■ Texte à lire:
========================

Pour conclure, on peut dire que si toute l'œuvre chantée par Fayrouz ne peut être classée comme mystique, les auteurs des textes qu'elle interprète l'ont souvent choisi pour faire de sa voix le véhicule d'une pensée mystique originale. En effet, il y a une étrange cohérence entre le message véhiculé par ces chants, l'interprète (Fayrouz) et la portée de sa voix. Du point de vue rationnel et scientifique cette analyse peut être mise en doute par certains spécialistes, mais n'y-a-t-il pas dans le cheminement mystique une part de subjectivité ? En concevant ces textes, les paroliers de Fayrouz cherchent à procurer à l'auditeur une vibration, un sentiment profond d'élévation qui confine à la mystique. A la voix si particulière de Fayrouz s'ajoute l'apport de la musique orientale qui utilise un spectre sonore plus large que la musique occidentale et plus à même de produire ce sentiment d'élévation. La quête mystique qui fait référence à une recherche du divin au-delà de notre âme reste un voyage intérieur et personnel, mais la musique est un véhicule privilégié d'autant qu'elle peut toucher plusieurs âmes en même temps ainsi que l'indique Daniel Perret : « en poursuivant un cheminement mystique il n'est pas possible d'imiter, de copier qui que ce soit. Essentiellement nous devons faire le chemin tout seul même si nous pouvons faire un bout de chemins ensemble avec d'autres pèlerins. »

========================

■ Énoncé 1: Dans tous les enregistrements ci-dessous, remplacez "highlighted" par "marked" et recopiez-les sans autre modification, en omettant les images.

========================

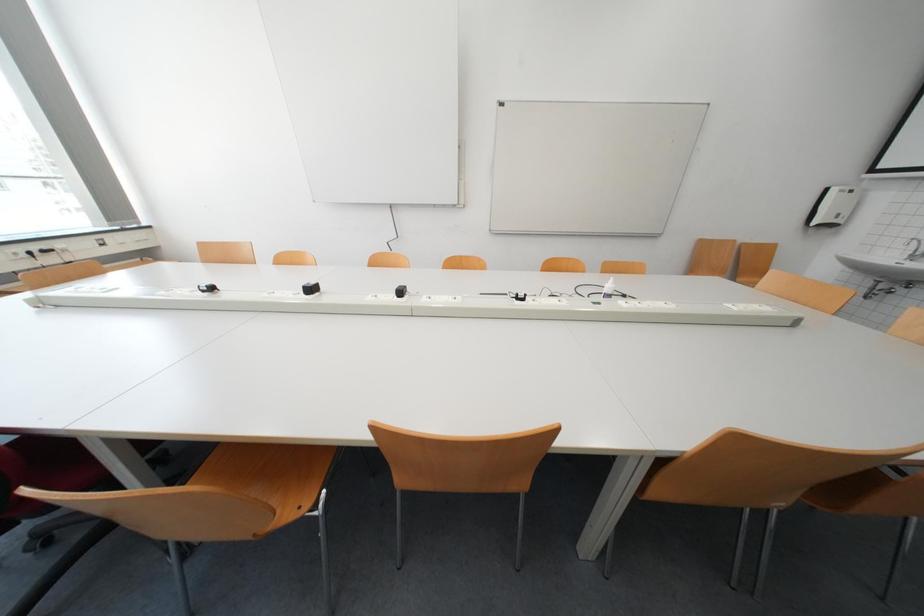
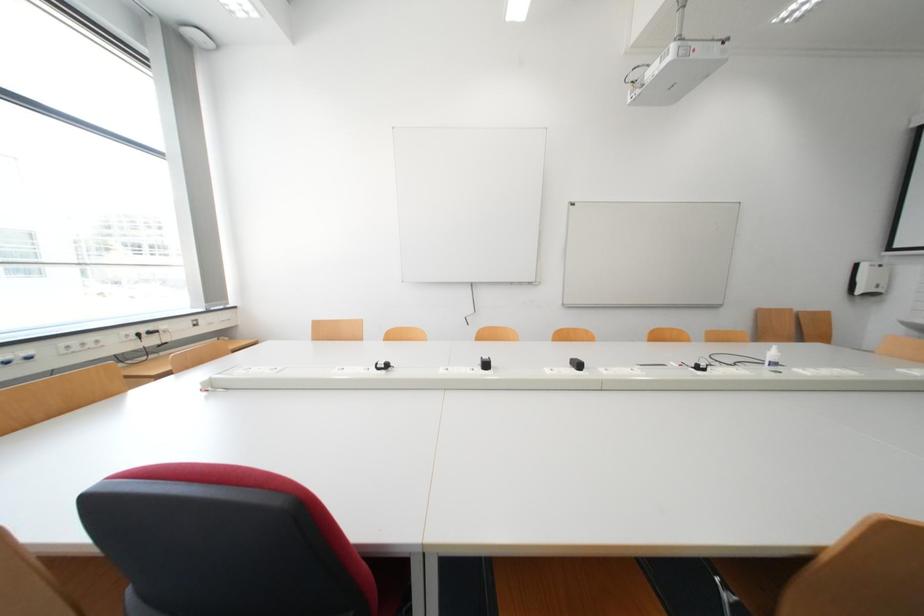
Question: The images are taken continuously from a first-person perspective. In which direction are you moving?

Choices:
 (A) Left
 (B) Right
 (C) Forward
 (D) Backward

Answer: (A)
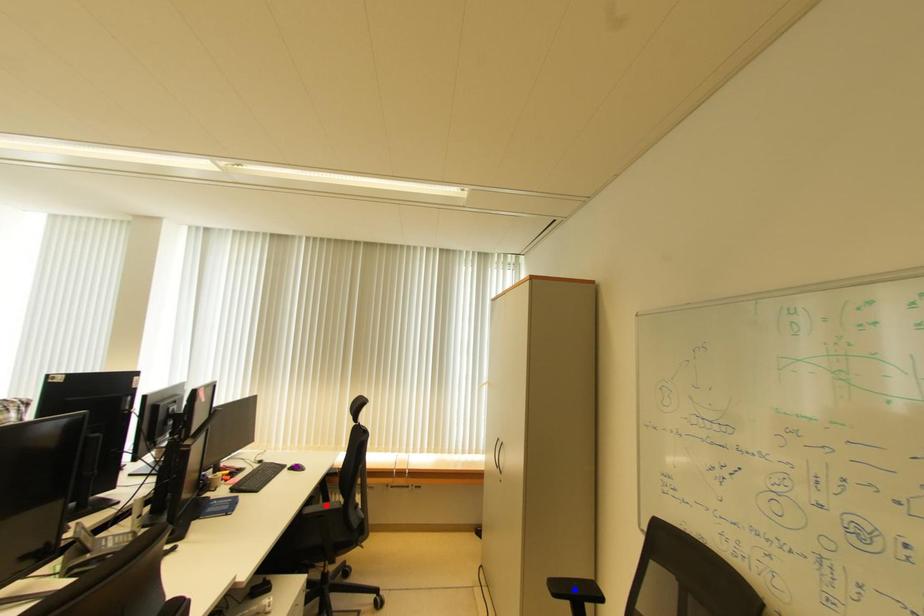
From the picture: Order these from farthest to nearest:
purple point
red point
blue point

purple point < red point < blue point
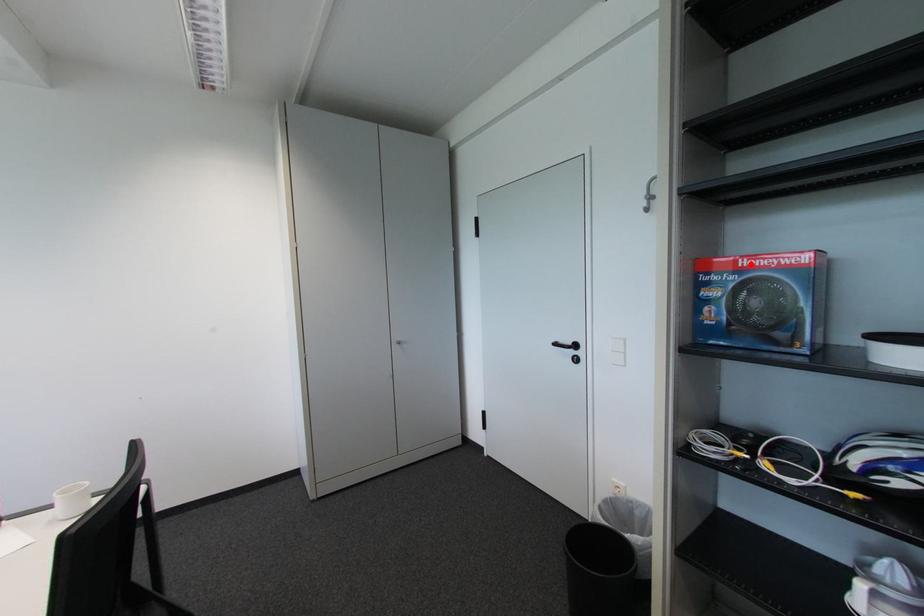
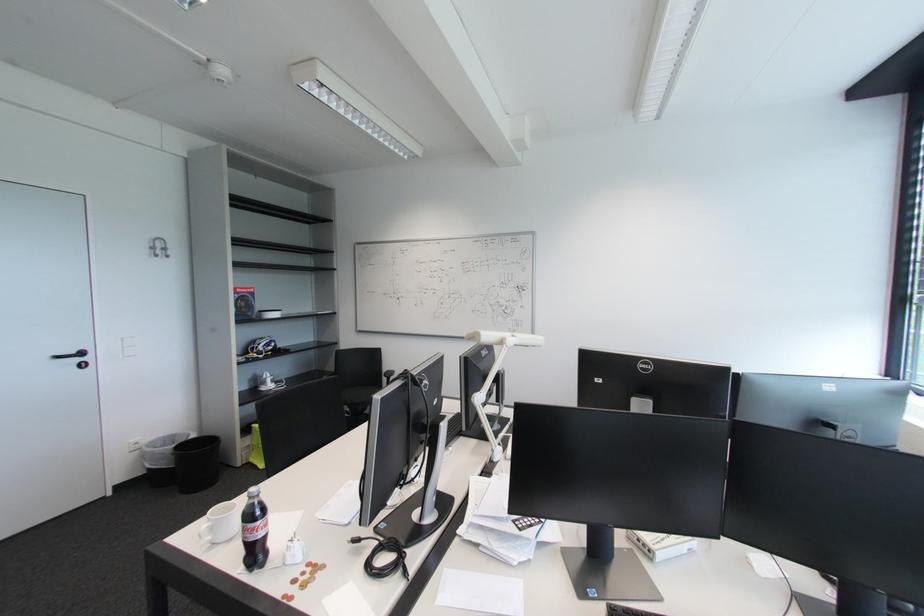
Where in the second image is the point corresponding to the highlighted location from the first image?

========================

■ Énoncé 2: D'après le texte sur Fayrouz, quel trait de la musique orientale la rend plus à même de produire un sentiment d'élévation ?

■ Corrigé 1:
Question: The images are taken continuously from a first-person perspective. In which direction are you moving?

Choices:
 (A) Left
 (B) Right
 (C) Forward
 (D) Backward

Answer: (A)
From the picture: Order these from farthest to nearest:
purple point
red point
blue point

purple point < red point < blue point
Where in the second image is the point corresponding to the marked location from the first image?

■ Corrigé 2: Elle utilise un spectre sonore plus large que la musique occidentale.